3.9 Step 8: Create Final Table

We reshape the data from long format (rows for each treatment-population combination) to wide format (columns for each treatment group).

df_overview = formatted_stats.pivot(
    values="display",
    index="population",
    on="TRT01P",
    maintain_order=True
).select(
    ["population", "Placebo", "Xanomeline Low Dose", "Xanomeline High Dose"]
)

df_overview
shape: (4, 4)
population Placebo Xanomeline Low Dose Xanomeline High Dose
str str str str
"Participants in population" "86" "84" "84"
"Participants included in ITT p… "86 (100.0)" "84 (100.0)" "84 (100.0)"
"Participants included in effic… "79 (91.9)" "81 (96.4)" "74 (88.1)"
"Participants included in safet… "86 (100.0)" "84 (100.0)" "84 (100.0)"
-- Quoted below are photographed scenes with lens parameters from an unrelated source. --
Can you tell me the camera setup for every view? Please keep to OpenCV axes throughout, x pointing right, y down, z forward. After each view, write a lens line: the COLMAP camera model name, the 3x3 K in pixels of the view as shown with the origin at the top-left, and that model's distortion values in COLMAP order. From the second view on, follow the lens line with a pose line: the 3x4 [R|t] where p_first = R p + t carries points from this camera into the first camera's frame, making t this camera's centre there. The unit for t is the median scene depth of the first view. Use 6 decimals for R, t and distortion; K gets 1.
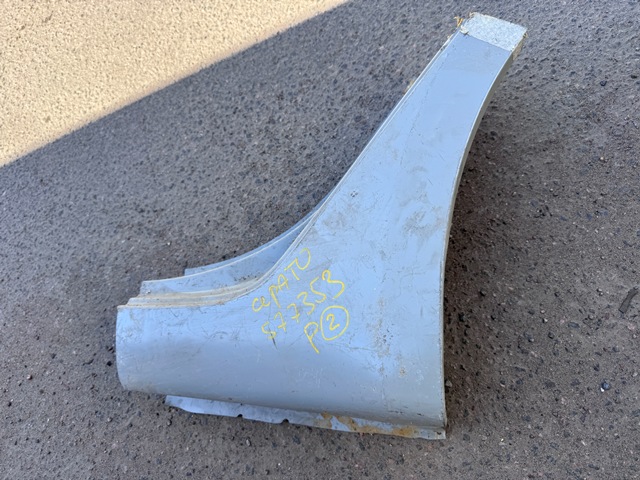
lens RADIAL K [[452.6, 0, 318.8], [0, 452.6, 236.1], [0, 0, 1]] dist [0.023534, -0.030853]
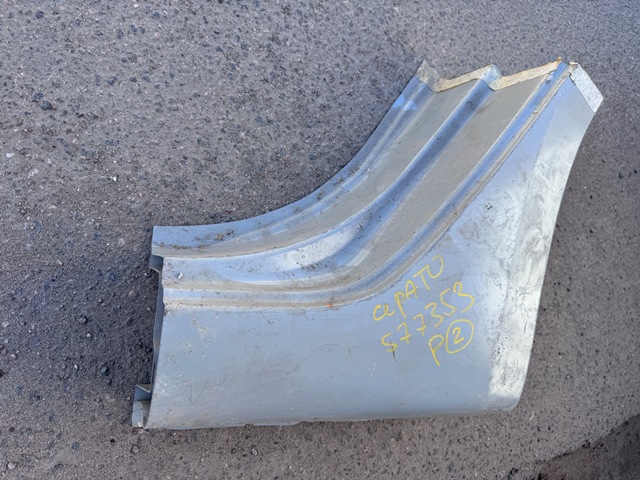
lens RADIAL K [[452.6, 0, 309.6], [0, 452.6, 232.1], [0, 0, 1]] dist [0.023534, -0.030853]
pose [[0.712375, 0.083787, 0.696780, -0.668041], [-0.221234, 0.969036, 0.109660, -0.047071], [-0.666017, -0.232271, 0.708853, 0.418788]]
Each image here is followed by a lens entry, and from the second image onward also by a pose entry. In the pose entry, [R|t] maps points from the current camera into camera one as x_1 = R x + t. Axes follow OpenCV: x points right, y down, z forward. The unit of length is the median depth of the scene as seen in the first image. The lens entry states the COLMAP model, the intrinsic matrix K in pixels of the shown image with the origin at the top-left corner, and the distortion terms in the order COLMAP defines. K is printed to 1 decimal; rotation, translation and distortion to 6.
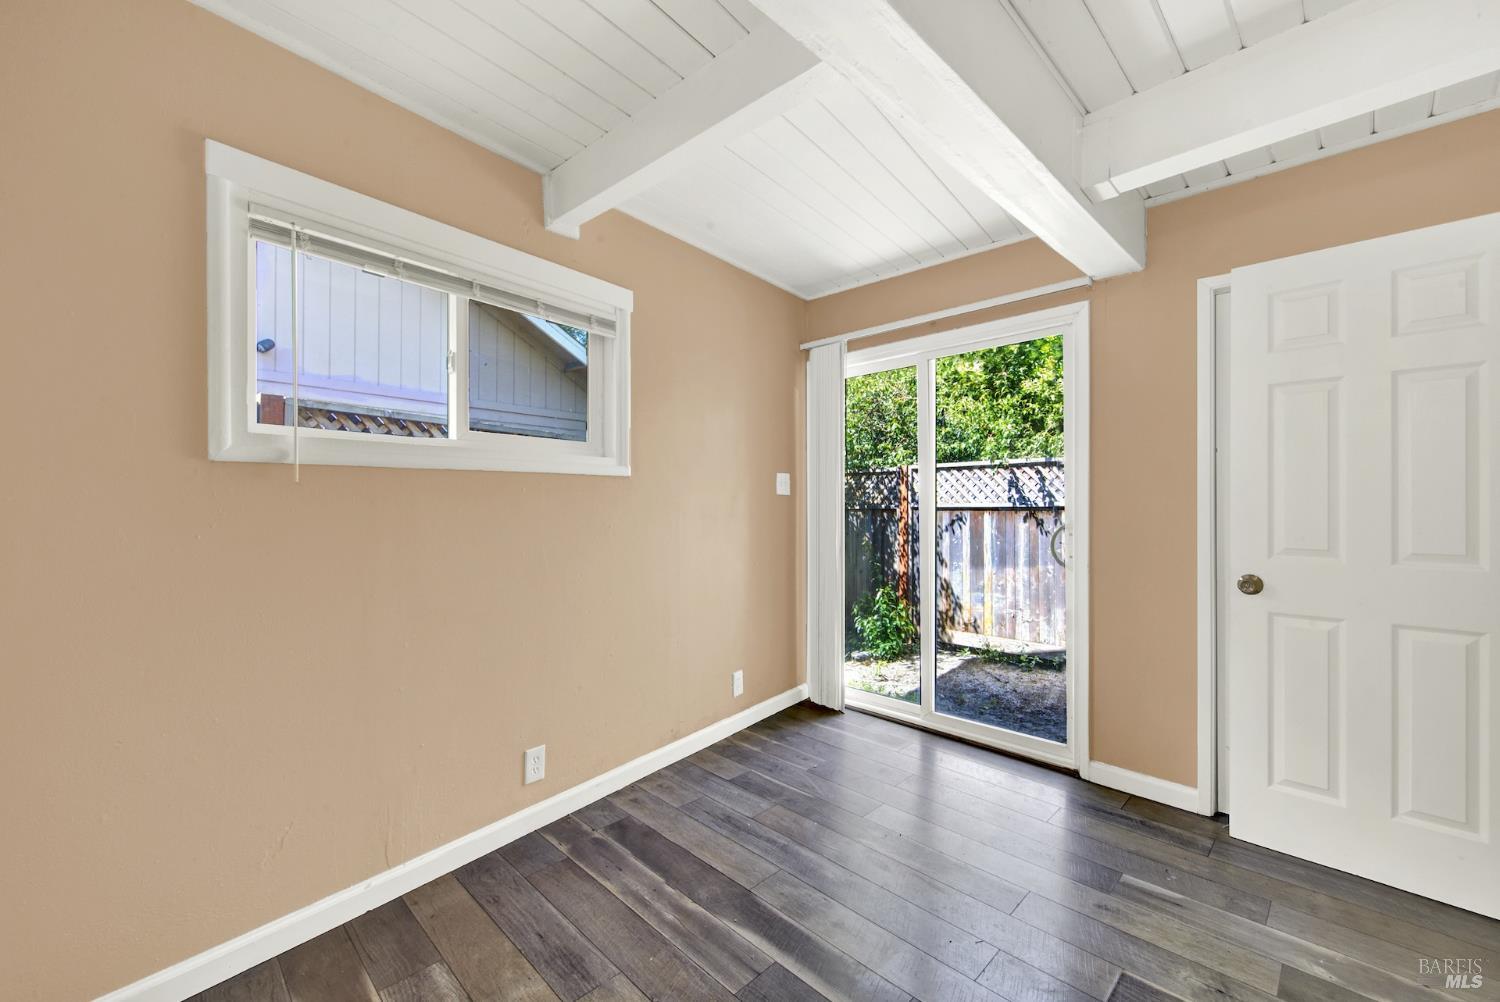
lens RADIAL K [[615.7, 0, 761.3], [0, 615.7, 501.8], [0, 0, 1]] dist [0.003104, -0.003601]
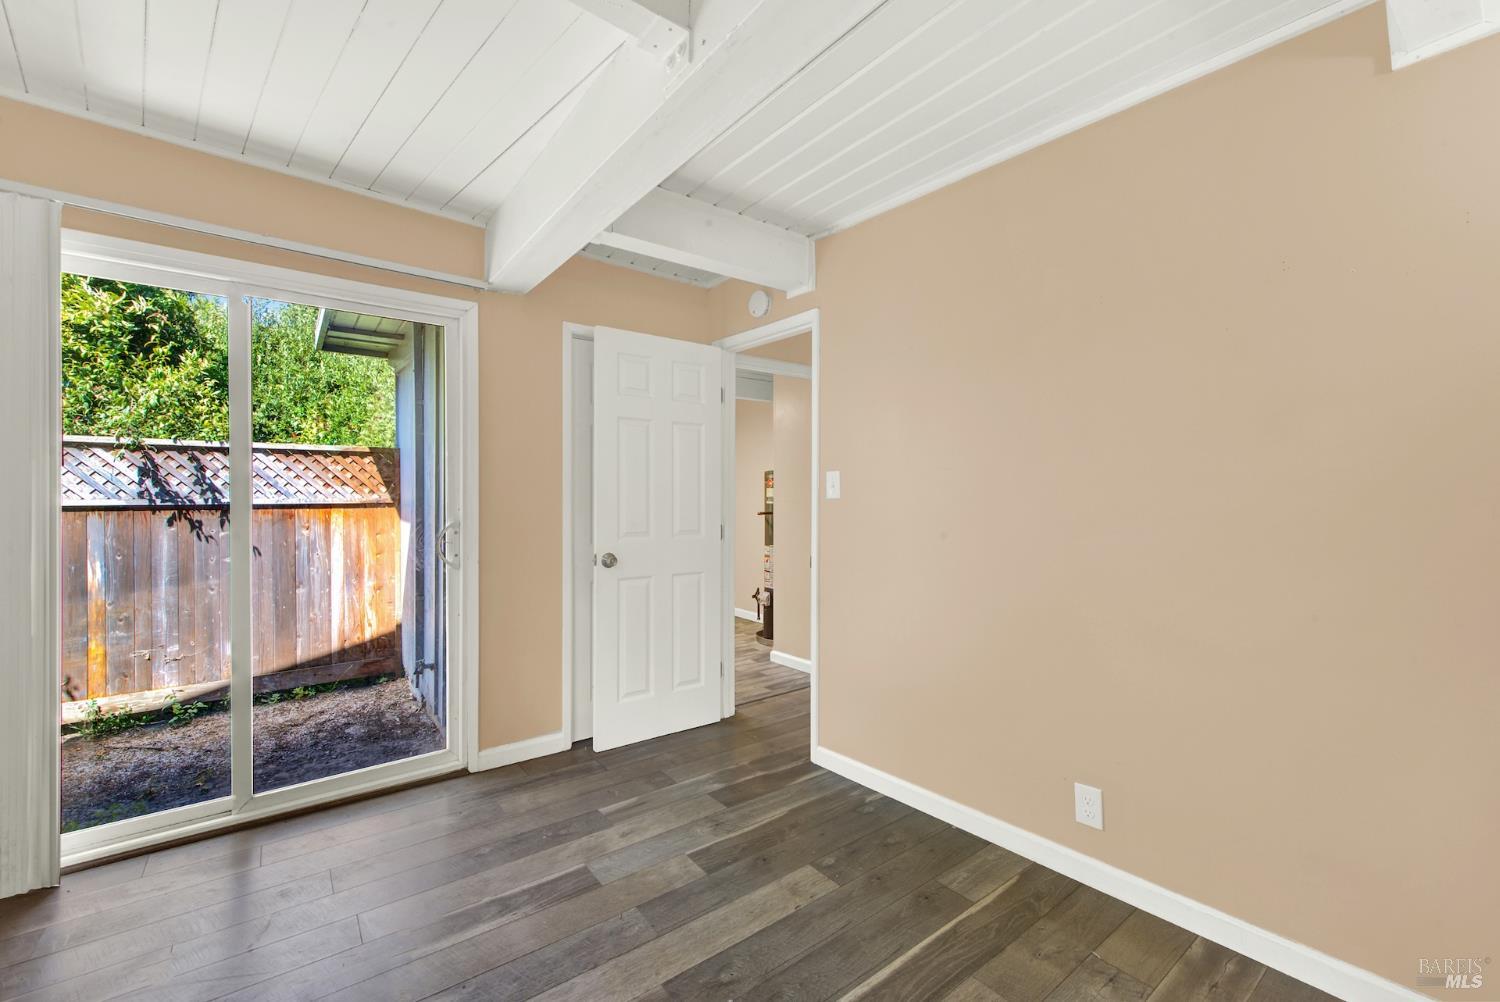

3.10 Step 9: Generate Publication-Ready Output

Finally, we format the population table for regulatory submission using the rtflite package.

doc_overview = rtf.RTFDocument(
    df=df_overview,
    rtf_title=rtf.RTFTitle(
        text=["Analysis Population", "All Participants Randomized"]
    ),
    rtf_column_header=rtf.RTFColumnHeader(
        text=["", "Placebo\nn (%)", "Xanomeline Low Dose\nn (%)", "Xanomeline High Dose\nn (%)"],
        col_rel_width=[4, 2, 2, 2],
        text_justification=["l", "c", "c", "c"],
    ),
    rtf_body=rtf.RTFBody(
        col_rel_width=[4, 2, 2, 2],
        text_justification=["l", "c", "c", "c"],
    ),
    rtf_source=rtf.RTFSource(text=["Source: ADSL dataset"])
)

doc_overview.write_rtf("rtf/tlf_population.rtf")
rtf/tlf_population.rtf